### PROVIDED MATERIAL
◆ ◆ ◆ ◆
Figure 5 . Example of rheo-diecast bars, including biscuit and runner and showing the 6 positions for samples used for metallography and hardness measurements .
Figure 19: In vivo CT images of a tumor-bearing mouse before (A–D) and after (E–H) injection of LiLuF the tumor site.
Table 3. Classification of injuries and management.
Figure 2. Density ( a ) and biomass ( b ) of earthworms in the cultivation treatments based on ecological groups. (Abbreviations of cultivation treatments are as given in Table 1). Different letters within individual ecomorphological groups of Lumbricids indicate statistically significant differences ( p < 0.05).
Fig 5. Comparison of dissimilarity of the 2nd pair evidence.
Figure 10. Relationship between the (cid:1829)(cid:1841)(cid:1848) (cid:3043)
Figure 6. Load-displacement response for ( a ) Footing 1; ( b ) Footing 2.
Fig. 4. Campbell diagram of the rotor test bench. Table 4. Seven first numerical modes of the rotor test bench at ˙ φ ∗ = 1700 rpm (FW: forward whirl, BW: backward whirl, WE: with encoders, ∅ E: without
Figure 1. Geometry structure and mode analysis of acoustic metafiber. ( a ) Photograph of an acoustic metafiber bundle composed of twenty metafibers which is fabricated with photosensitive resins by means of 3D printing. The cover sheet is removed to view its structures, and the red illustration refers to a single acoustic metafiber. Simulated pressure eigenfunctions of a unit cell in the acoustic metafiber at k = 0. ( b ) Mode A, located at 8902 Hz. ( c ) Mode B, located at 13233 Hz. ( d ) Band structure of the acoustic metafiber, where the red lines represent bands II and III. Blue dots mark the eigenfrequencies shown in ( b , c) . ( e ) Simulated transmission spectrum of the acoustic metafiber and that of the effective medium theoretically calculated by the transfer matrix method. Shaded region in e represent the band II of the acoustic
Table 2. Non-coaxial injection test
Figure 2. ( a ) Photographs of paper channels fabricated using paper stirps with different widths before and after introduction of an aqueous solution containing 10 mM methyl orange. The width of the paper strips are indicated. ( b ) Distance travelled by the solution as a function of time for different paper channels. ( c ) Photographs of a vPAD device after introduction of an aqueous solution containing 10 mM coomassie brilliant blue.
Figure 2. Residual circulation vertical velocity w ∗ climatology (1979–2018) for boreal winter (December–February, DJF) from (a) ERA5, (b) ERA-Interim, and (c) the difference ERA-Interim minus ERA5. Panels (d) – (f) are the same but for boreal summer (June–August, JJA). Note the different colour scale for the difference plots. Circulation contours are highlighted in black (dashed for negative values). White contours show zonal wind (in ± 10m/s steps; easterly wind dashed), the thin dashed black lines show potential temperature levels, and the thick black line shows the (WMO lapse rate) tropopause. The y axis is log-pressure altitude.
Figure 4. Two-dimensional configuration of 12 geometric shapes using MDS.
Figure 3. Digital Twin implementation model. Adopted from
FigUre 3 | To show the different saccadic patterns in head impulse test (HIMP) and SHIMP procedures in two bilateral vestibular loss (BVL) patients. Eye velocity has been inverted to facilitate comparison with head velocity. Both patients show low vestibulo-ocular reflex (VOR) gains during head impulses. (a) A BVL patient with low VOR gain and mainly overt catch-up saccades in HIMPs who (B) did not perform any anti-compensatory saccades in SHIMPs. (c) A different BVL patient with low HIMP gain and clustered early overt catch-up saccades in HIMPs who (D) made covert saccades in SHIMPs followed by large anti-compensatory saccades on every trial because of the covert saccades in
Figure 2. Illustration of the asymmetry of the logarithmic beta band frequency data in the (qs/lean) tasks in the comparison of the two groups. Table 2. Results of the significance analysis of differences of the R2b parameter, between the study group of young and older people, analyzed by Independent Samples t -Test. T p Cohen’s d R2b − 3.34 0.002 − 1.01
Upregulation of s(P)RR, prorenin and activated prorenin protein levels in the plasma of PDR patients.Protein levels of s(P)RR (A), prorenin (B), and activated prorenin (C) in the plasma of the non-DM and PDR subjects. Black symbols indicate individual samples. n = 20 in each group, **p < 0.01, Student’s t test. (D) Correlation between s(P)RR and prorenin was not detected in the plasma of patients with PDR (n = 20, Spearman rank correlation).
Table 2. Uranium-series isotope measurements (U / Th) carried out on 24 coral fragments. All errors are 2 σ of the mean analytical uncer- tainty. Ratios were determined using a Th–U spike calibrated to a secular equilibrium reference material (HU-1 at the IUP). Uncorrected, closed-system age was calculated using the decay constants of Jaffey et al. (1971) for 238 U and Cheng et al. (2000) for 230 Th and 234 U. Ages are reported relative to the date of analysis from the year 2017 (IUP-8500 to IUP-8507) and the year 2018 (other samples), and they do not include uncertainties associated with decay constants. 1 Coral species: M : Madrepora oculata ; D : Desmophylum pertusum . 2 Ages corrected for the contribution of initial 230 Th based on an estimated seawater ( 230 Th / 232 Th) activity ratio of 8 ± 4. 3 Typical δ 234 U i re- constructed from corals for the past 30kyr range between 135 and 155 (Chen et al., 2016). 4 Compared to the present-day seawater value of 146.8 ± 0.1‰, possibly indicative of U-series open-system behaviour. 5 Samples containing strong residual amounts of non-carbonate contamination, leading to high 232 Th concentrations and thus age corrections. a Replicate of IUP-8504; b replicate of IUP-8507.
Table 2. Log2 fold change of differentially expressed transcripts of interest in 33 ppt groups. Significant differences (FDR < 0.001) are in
◆ ◆ ◆ ◆
### WORK TO BE COMPLETED
Word for word, copy out the records.

### FINISHED TASK
Figure 5 . Example of rheo-diecast bars, including biscuit and runner and showing the 6 positions for samples used for metallography and hardness measurements .
Figure 19: In vivo CT images of a tumor-bearing mouse before (A–D) and after (E–H) injection of LiLuF the tumor site.
Table 3. Classification of injuries and management.
Figure 2. Density ( a ) and biomass ( b ) of earthworms in the cultivation treatments based on ecological groups. (Abbreviations of cultivation treatments are as given in Table 1). Different letters within individual ecomorphological groups of Lumbricids indicate statistically significant differences ( p < 0.05).
Fig 5. Comparison of dissimilarity of the 2nd pair evidence.
Figure 10. Relationship between the (cid:1829)(cid:1841)(cid:1848) (cid:3043)
Figure 6. Load-displacement response for ( a ) Footing 1; ( b ) Footing 2.
Fig. 4. Campbell diagram of the rotor test bench. Table 4. Seven first numerical modes of the rotor test bench at ˙ φ ∗ = 1700 rpm (FW: forward whirl, BW: backward whirl, WE: with encoders, ∅ E: without
Figure 1. Geometry structure and mode analysis of acoustic metafiber. ( a ) Photograph of an acoustic metafiber bundle composed of twenty metafibers which is fabricated with photosensitive resins by means of 3D printing. The cover sheet is removed to view its structures, and the red illustration refers to a single acoustic metafiber. Simulated pressure eigenfunctions of a unit cell in the acoustic metafiber at k = 0. ( b ) Mode A, located at 8902 Hz. ( c ) Mode B, located at 13233 Hz. ( d ) Band structure of the acoustic metafiber, where the red lines represent bands II and III. Blue dots mark the eigenfrequencies shown in ( b , c) . ( e ) Simulated transmission spectrum of the acoustic metafiber and that of the effective medium theoretically calculated by the transfer matrix method. Shaded region in e represent the band II of the acoustic
Table 2. Non-coaxial injection test
Figure 2. ( a ) Photographs of paper channels fabricated using paper stirps with different widths before and after introduction of an aqueous solution containing 10 mM methyl orange. The width of the paper strips are indicated. ( b ) Distance travelled by the solution as a function of time for different paper channels. ( c ) Photographs of a vPAD device after introduction of an aqueous solution containing 10 mM coomassie brilliant blue.
Figure 2. Residual circulation vertical velocity w ∗ climatology (1979–2018) for boreal winter (December–February, DJF) from (a) ERA5, (b) ERA-Interim, and (c) the difference ERA-Interim minus ERA5. Panels (d) – (f) are the same but for boreal summer (June–August, JJA). Note the different colour scale for the difference plots. Circulation contours are highlighted in black (dashed for negative values). White contours show zonal wind (in ± 10m/s steps; easterly wind dashed), the thin dashed black lines show potential temperature levels, and the thick black line shows the (WMO lapse rate) tropopause. The y axis is log-pressure altitude.
Figure 4. Two-dimensional configuration of 12 geometric shapes using MDS.
Figure 3. Digital Twin implementation model. Adopted from
FigUre 3 | To show the different saccadic patterns in head impulse test (HIMP) and SHIMP procedures in two bilateral vestibular loss (BVL) patients. Eye velocity has been inverted to facilitate comparison with head velocity. Both patients show low vestibulo-ocular reflex (VOR) gains during head impulses. (a) A BVL patient with low VOR gain and mainly overt catch-up saccades in HIMPs who (B) did not perform any anti-compensatory saccades in SHIMPs. (c) A different BVL patient with low HIMP gain and clustered early overt catch-up saccades in HIMPs who (D) made covert saccades in SHIMPs followed by large anti-compensatory saccades on every trial because of the covert saccades in
Figure 2. Illustration of the asymmetry of the logarithmic beta band frequency data in the (qs/lean) tasks in the comparison of the two groups. Table 2. Results of the significance analysis of differences of the R2b parameter, between the study group of young and older people, analyzed by Independent Samples t -Test. T p Cohen’s d R2b − 3.34 0.002 − 1.01
Upregulation of s(P)RR, prorenin and activated prorenin protein levels in the plasma of PDR patients.Protein levels of s(P)RR (A), prorenin (B), and activated prorenin (C) in the plasma of the non-DM and PDR subjects. Black symbols indicate individual samples. n = 20 in each group, **p < 0.01, Student’s t test. (D) Correlation between s(P)RR and prorenin was not detected in the plasma of patients with PDR (n = 20, Spearman rank correlation).
Table 2. Uranium-series isotope measurements (U / Th) carried out on 24 coral fragments. All errors are 2 σ of the mean analytical uncer- tainty. Ratios were determined using a Th–U spike calibrated to a secular equilibrium reference material (HU-1 at the IUP). Uncorrected, closed-system age was calculated using the decay constants of Jaffey et al. (1971) for 238 U and Cheng et al. (2000) for 230 Th and 234 U. Ages are reported relative to the date of analysis from the year 2017 (IUP-8500 to IUP-8507) and the year 2018 (other samples), and they do not include uncertainties associated with decay constants. 1 Coral species: M : Madrepora oculata ; D : Desmophylum pertusum . 2 Ages corrected for the contribution of initial 230 Th based on an estimated seawater ( 230 Th / 232 Th) activity ratio of 8 ± 4. 3 Typical δ 234 U i re- constructed from corals for the past 30kyr range between 135 and 155 (Chen et al., 2016). 4 Compared to the present-day seawater value of 146.8 ± 0.1‰, possibly indicative of U-series open-system behaviour. 5 Samples containing strong residual amounts of non-carbonate contamination, leading to high 232 Th concentrations and thus age corrections. a Replicate of IUP-8504; b replicate of IUP-8507.
Table 2. Log2 fold change of differentially expressed transcripts of interest in 33 ppt groups. Significant differences (FDR < 0.001) are in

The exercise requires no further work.